- **TO DO**: According to the abstract on NECA and human sperm capacitation, why should NECA be evaluated for sperm handling in IVF in cases of male infertility? Answer in one to three sentences.

- **PASSAGE SHOWN**:
-------------------------

Stimulation of Human Sperm during Capacitation in Vitro by an Adenosine Agonist with Specificity for A2 Receptors

Abstract

The effects of an adenosine agonist with specificity for A2 receptors, on human sperm prepared for in vitro fertilization (IVF), were examined to verify physiological effects and possible pharmacological use. 5' -N-ethyl-carboxamidoadenosine (NECA), when added at 100 microM over 30 min in B2 medium, did not induce a spontaneous acrosome reaction after 0, 3, and 6 h capacitation in B2, nor did it modify sperm motility. However, NECA increased the number of capacitated spermatozoa able to respond (p < 0.05) to A23187 (10 microM) after 6 h preincubation in B2 medium. This effect was associated with an increase in cAMP production, which was measured by RIA after 10 and 20 min incubation with NECA in uncapacitated sperm, and with changes in the kinetics of protein tyrosine phosphorylation as revealed by Western blot. Phosphorylation of a 95-kDa protein was enhanced by NECA in uncapacitated sperm and inhibited in capacitating sperm (incubated 1 h in B2), whereas phosphorylation of a 50-kDa protein was systematically enhanced whatever the preincubation time. NECA can stimulate uncapacitated human sperm via cAMP production and protein phosphorylation/dephosphorylation without inducing an acrosome reaction or influencing motility. Cyclic AMP-dependent protein kinase A seems to positively control protein phosphorylation involved in human capacitation. Adenosine present in the tubal fluid or produced by the spermatozoon itself may influence capacitation in vivo through sperm A2 receptors. In cases of male infertility, use of NECA in sperm handling for IVF should be evaluated as a means to improve capacitation without increasing the possibility of a premature spontaneous acrosome reaction.

-------------------------

- **PROVIDED INFORMATION**:
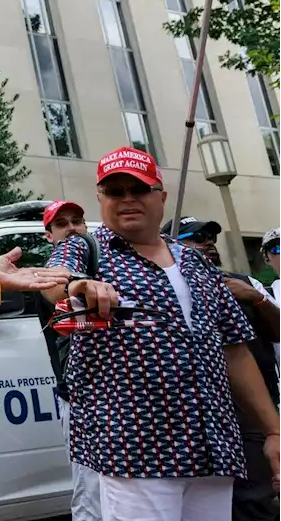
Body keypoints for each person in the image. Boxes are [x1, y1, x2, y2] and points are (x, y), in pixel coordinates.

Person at [44, 146, 281, 521]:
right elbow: (54, 281)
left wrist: (273, 431)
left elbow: (235, 351)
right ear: (100, 198)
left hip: (213, 448)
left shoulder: (196, 263)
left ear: (161, 196)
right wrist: (78, 285)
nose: (127, 199)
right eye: (115, 191)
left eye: (138, 189)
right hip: (136, 451)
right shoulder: (84, 248)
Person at [172, 216, 281, 521]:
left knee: (257, 502)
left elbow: (278, 332)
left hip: (252, 417)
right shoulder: (166, 290)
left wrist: (257, 300)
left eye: (209, 236)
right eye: (195, 237)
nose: (207, 242)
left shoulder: (245, 283)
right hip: (201, 419)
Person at [33, 200, 100, 521]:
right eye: (62, 224)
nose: (72, 228)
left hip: (125, 402)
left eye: (77, 221)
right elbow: (56, 290)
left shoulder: (104, 261)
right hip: (80, 399)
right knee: (90, 492)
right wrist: (78, 286)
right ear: (49, 235)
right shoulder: (54, 269)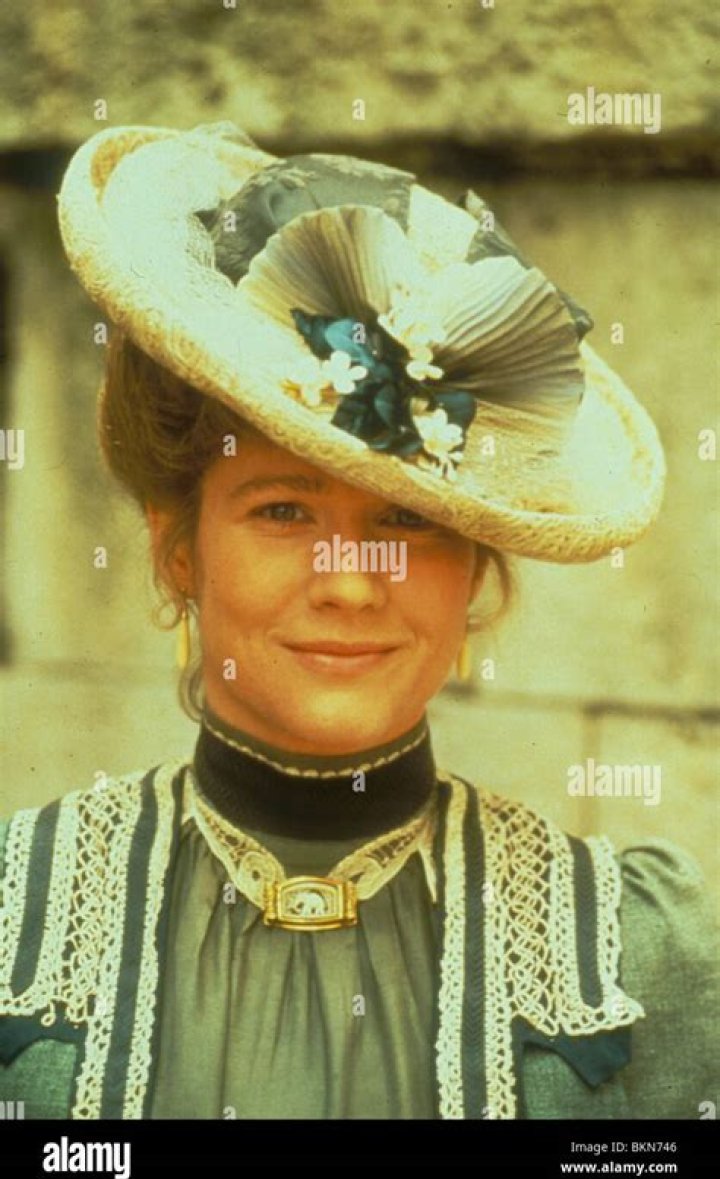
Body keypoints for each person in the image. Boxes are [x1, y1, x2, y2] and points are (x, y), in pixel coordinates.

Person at [0, 122, 716, 1121]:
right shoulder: (17, 914)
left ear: (473, 572)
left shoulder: (643, 952)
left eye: (407, 522)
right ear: (178, 549)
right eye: (283, 512)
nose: (349, 583)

-------------------------

- **RESULT**: NECA could improve capacitation without increasing the chance of a premature spontaneous acrosome reaction. In the study, it did not induce a spontaneous acrosome reaction or change motility. It did increase the number of capacitated spermatozoa able to respond to A23187 after 6 h preincubation.